= Problems =
A) Using the forum thread about a dog that barks at other dogs on walks, decide whether each statement agrees with it. Answer yes or no and quote the words that settle it. (i) Koch's hair usually stands up on her back when she sees another dog. (ii) UConnGSD reports roughly an 80% success rate with recall in the backyard. (iii) HeidiW already owns a Gentle Leader.
B) In the forum thread about a dog that barks at other dogs on walks, who let HeidiW use a Gentle Leader during class?
C) Extend the forum thread about a dog that barks at other dogs on walks, starting right after the last sentence of HeidiW's post.

= Text excerpt =
::::::

# Territorial Aggression?



## Smith3 (May 12, 2008)

When walking Koch around our apt complex, typically close to our apartment, she will bark her head off if she sees another dog anywhere near her. Only once in a blue moon will her hair stand up on her back, more often than not her tail is wagging. She won't run or pull hard for the other dog (she will move towards it, but slowly at our normal pace)

She is beyond perfect when she does meet other dogs when we take her out though (Although she does bark when playtime ends and we continue doing what we are doing). she has no fighting issues at all when interacting with other dogs, by far she is extremely friendly. 

Now, I know leash aggression could be a possibility, but i try not to tense up when we see another dog and keep slack in the leash. Typically I will reverse course if she locks in on another dog and starts barking. 

I guess the real issue here is, we find it hard to break her concentration when she does focus on another dog. Could this just be our problem, we don't make ourselves interesting enough? Could this also be part of territorial aggression? Is working on "look at me" and finding something more high reward to distract the real way to work on this?

To us, this is our last "thing" before we have the "perfect" dog - plus it is embarrasing when she goes crazy when she sees another animal, plus it isn't safe!


----------



## rgrim84 (May 8, 2009)

I'm having the same issues with my 7 month old, except he barks aggresively and pulls hard on the leash to get to the other dog. 

Someone told me that he is being protective of me, but I don't know if thats it.


----------



## UConnGSD (May 19, 2008)

Mine does similar things and I have been working on this for last few months. I am beginning to think it has to do with territorialism. Like yours, Wolfie is great when meeting dogs at daycare -- even the grouchy ones who growl at his kisses. He'll just push off to the next one. But within our neighborhood, whole different story. 

I back away as far as I can get -- basically until W stops acting nutso. Then I ply him with high value treats and keep asking "where's the puppy? show me the puppy." Basically, happy talk to counter his high stress level and to create a positive association with seeing another dog. I have noticed though that with some dogs, he will quiet down, accept the treats and just look while they march off. With certain others in the neighborhood, I could be dragging him a mile away and throwing steaks at him and it wouldn't make any difference.

He also does the territorial barking in the backyard and I am working on his recall in that setting. Approx 80% success rate so far.


----------



## HeidiW (Apr 9, 2009)

Alot of us have this problem, my Bo too started at 5-6 months old.
He sees other dogs and starts barking and pulling toward them, hair up. My OB class trainer let me use her Gentle Leader during class and he hates it but it did stop him for the behaviour once he tried it and his nose got pulled down from the halter. I am thinking of buying it. The using on my walks, Like you said it is embarrassing.

::::::

= Provided material =

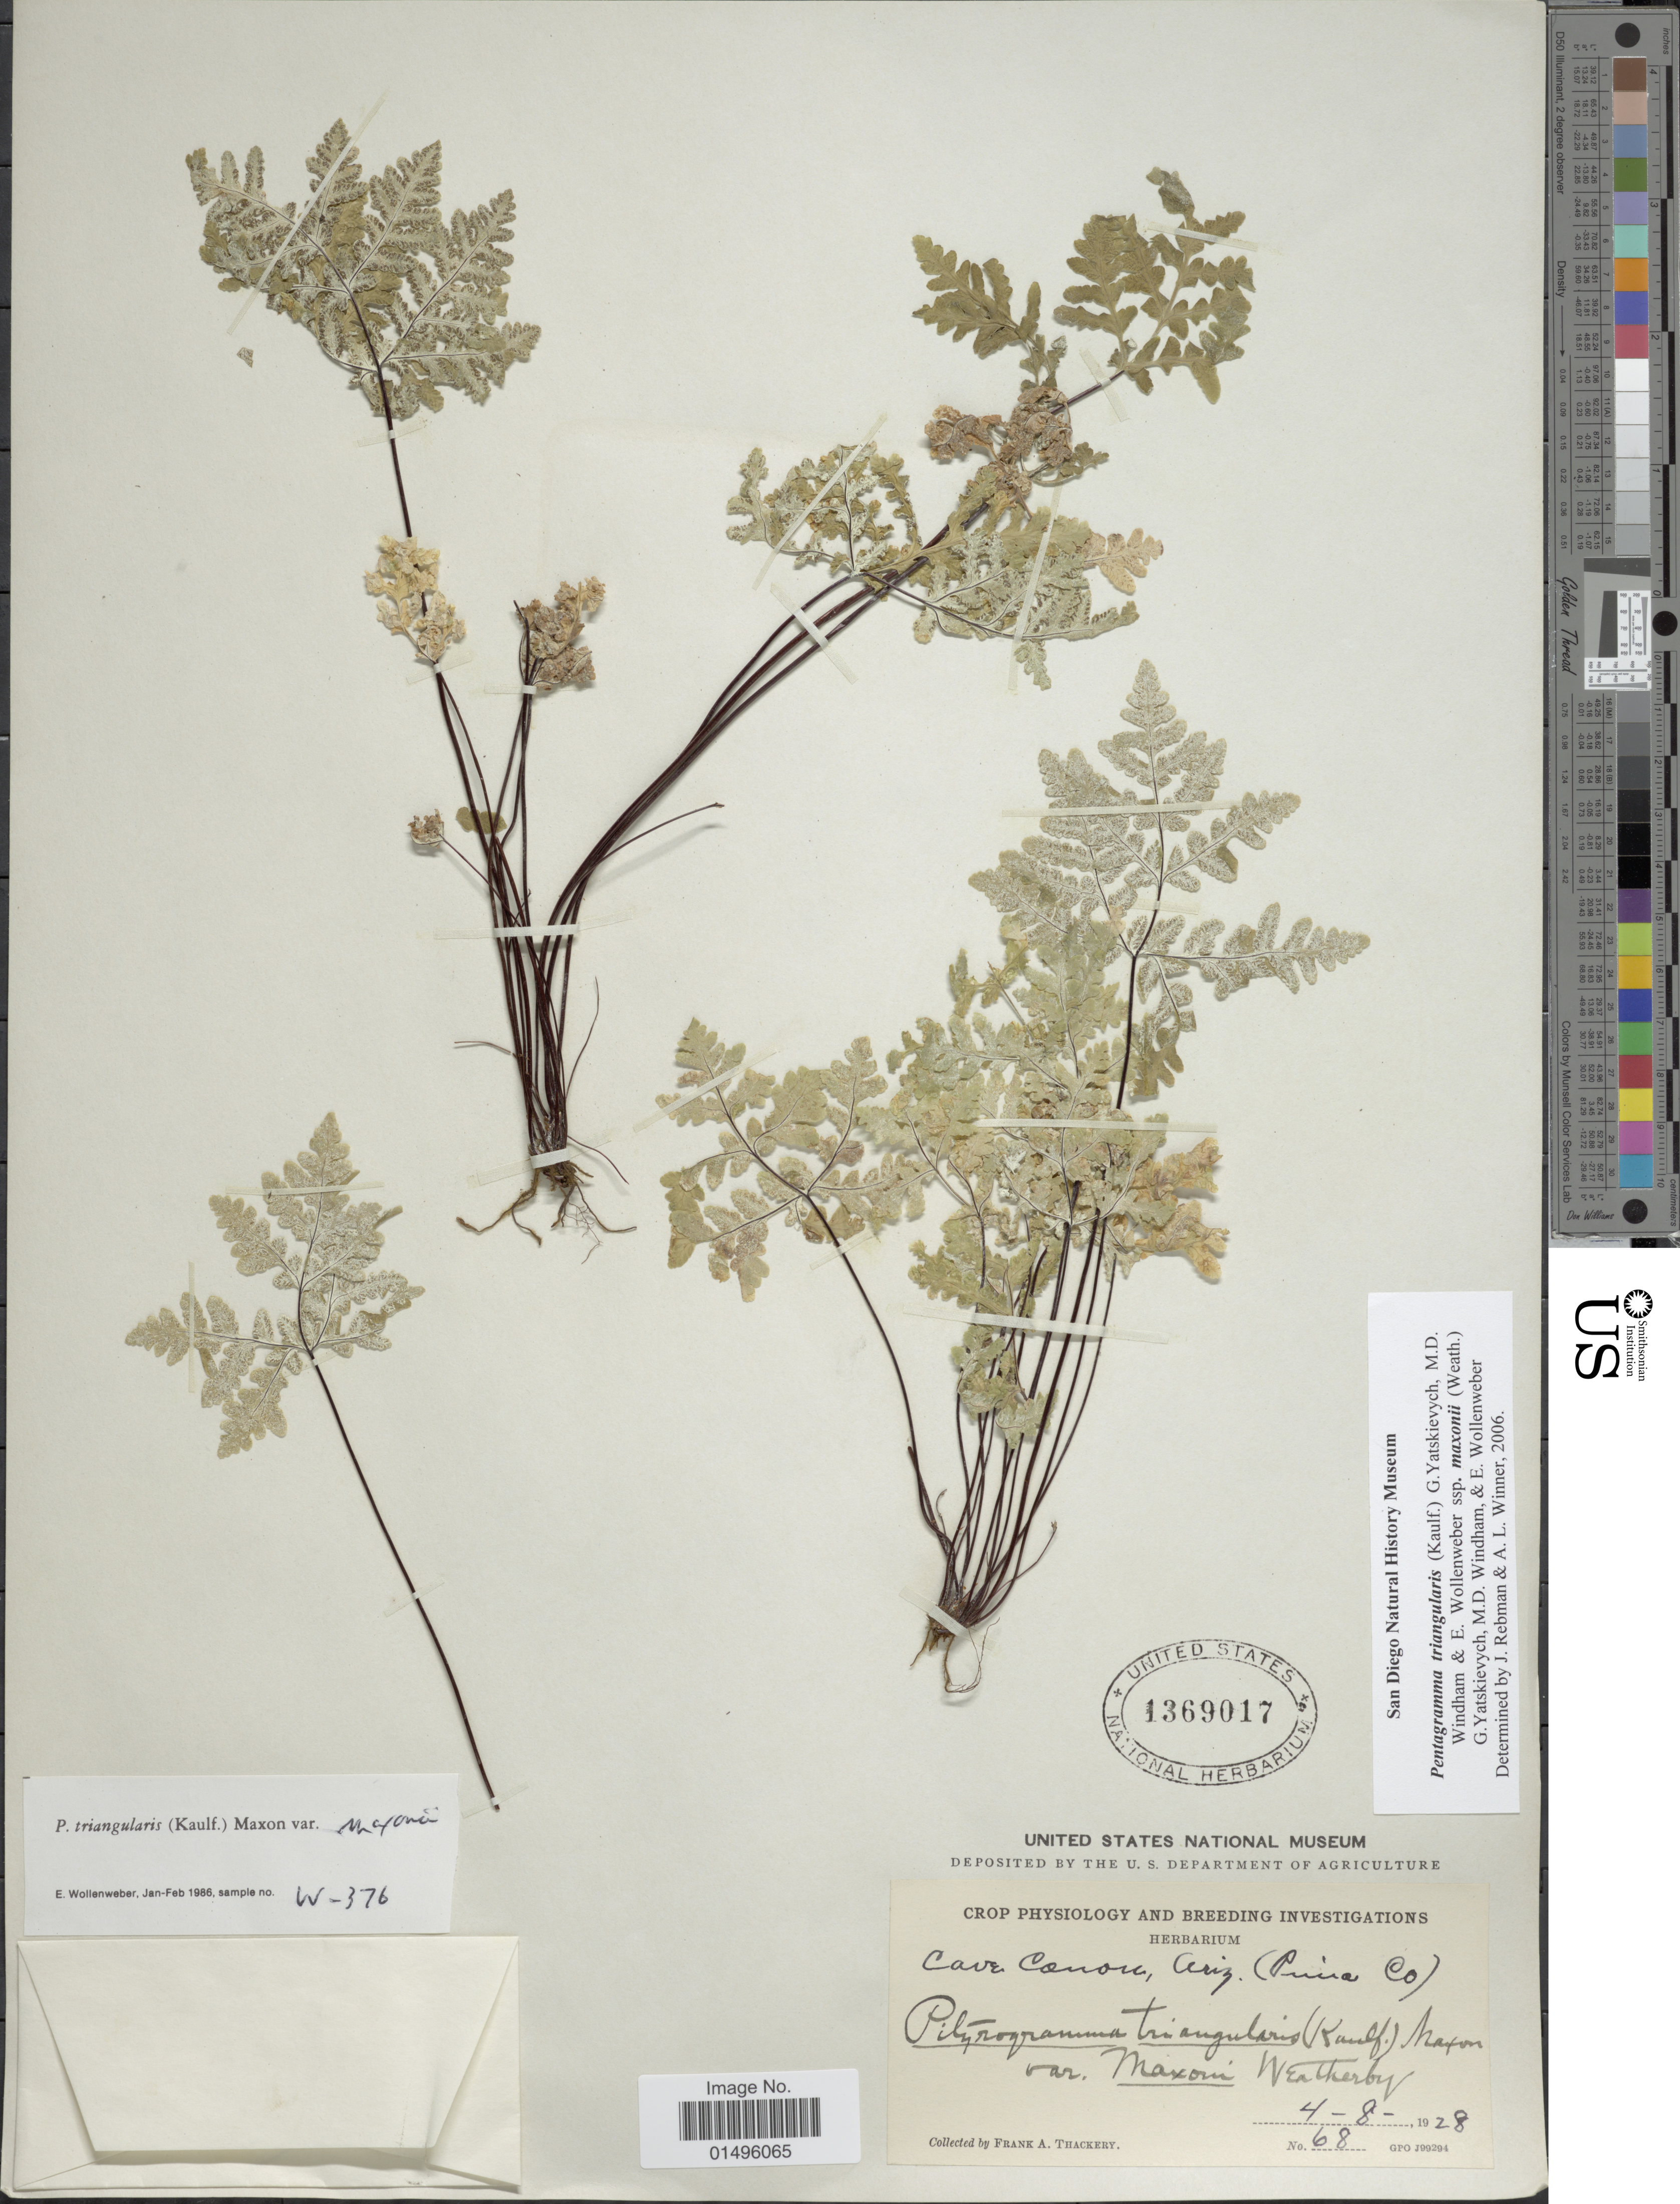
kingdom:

::::::

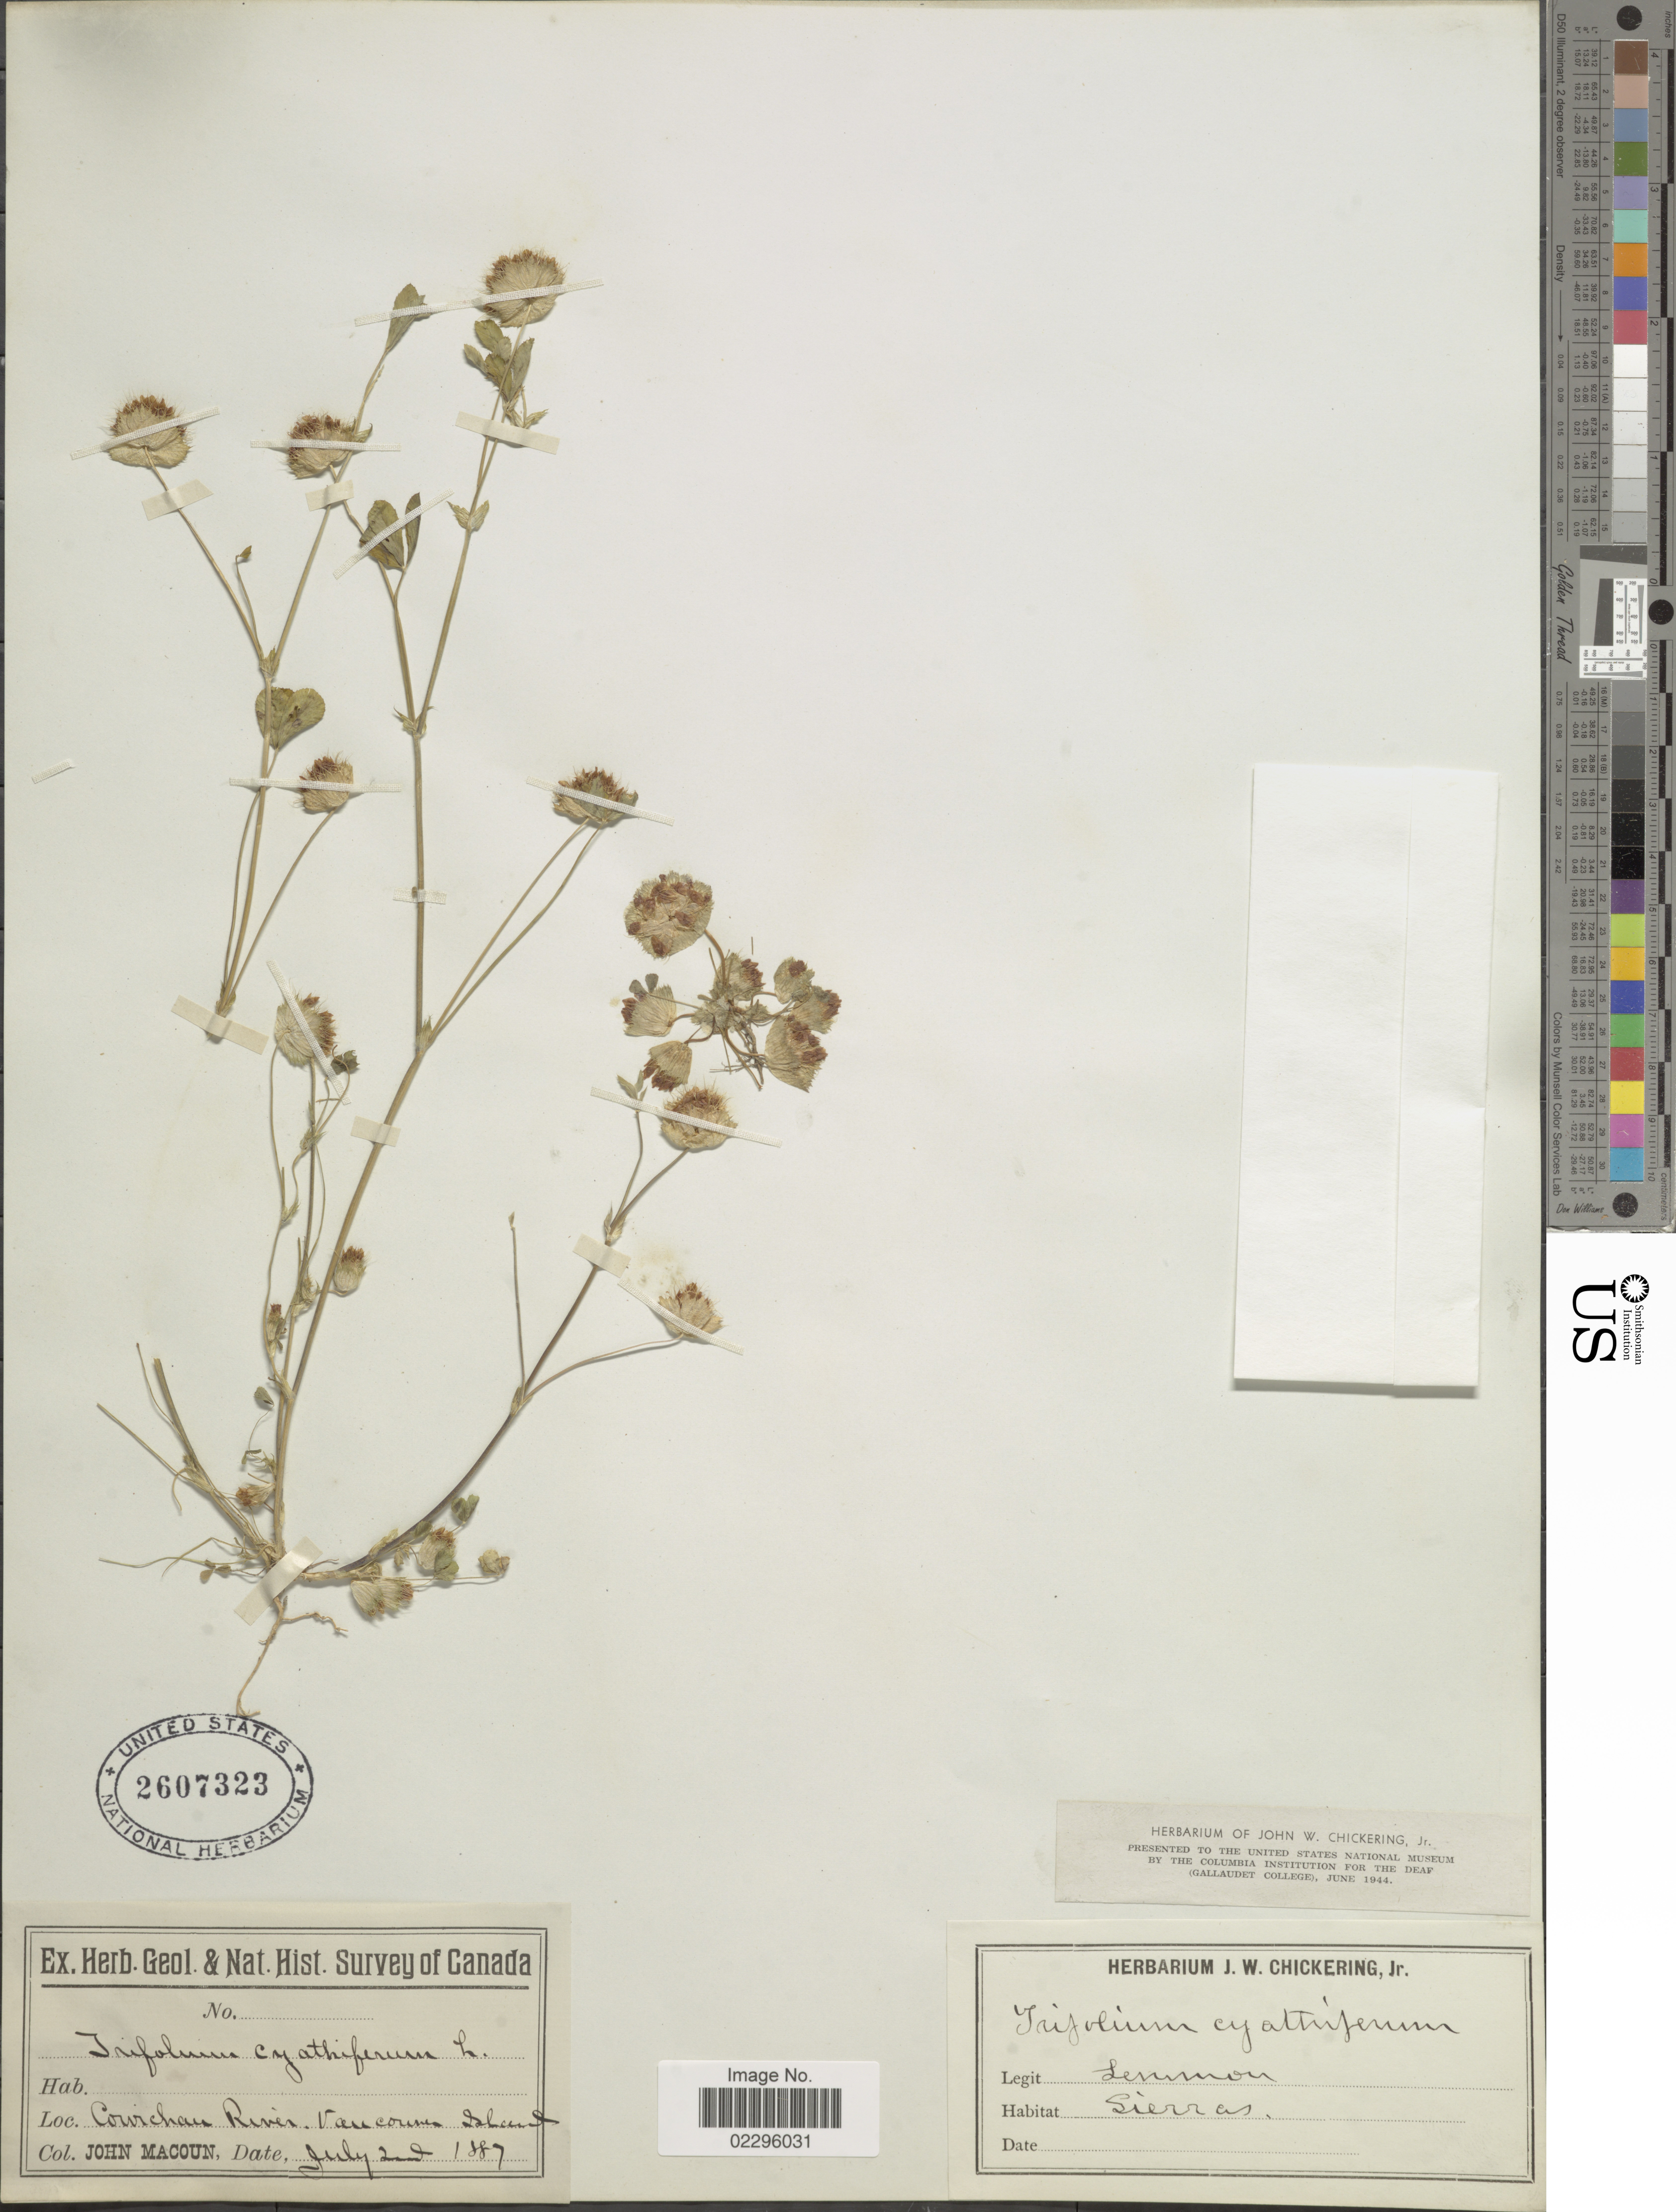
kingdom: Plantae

::::::

= The replies =
A)
(i) No: "Only once in a blue moon will her hair stand up on her back"
(ii) Yes: "Approx 80% success rate so far."
(iii) No: "I am thinking of buying it."

B) Her OB class trainer.

C)
----------



## Smith3 (May 12, 2008)

glad to see i am not alone! My situation is pretty much the same as others, great when we get away from our apt complex, when we get within it, we run into issues when she sees other animals.






> Originally Posted By: Heidi WAlot of us have this problem, my Bo too started at 5-6 months old.
> He sees other dogs and starts barking and pulling toward them, hair up. My OB class trainer let me use her Gentle Leader during class and he hates it but it did stop him for the behaviour once he tried it and his nose got pulled down from the halter. I am thinking of buying it. The using on my walks, Like you said it is embarrassing.


Yeah, it is def embarrasing - you have a "crazy" German Shepherd barking at another dog/person - doesn't win over hearts and minds! "Oh she is just a puppy" works when they are 20#, not approaching 80! It is def upsetting my girlfriend when she takes her out to do her business, so it is a priority to fix.

Our biggest issue is when she locks eyes in on another dog, she is impossible to break the concentration. Maybe we are just trying the wrong rewards. About the only thing that works 100% is if i bear hug her, pick her up, and hold her in the opposite direction. But, that gets old fast and gets really weird looks!


----------



## Smith3 (May 12, 2008)

Few results: Not much progress at all yet (in fact none)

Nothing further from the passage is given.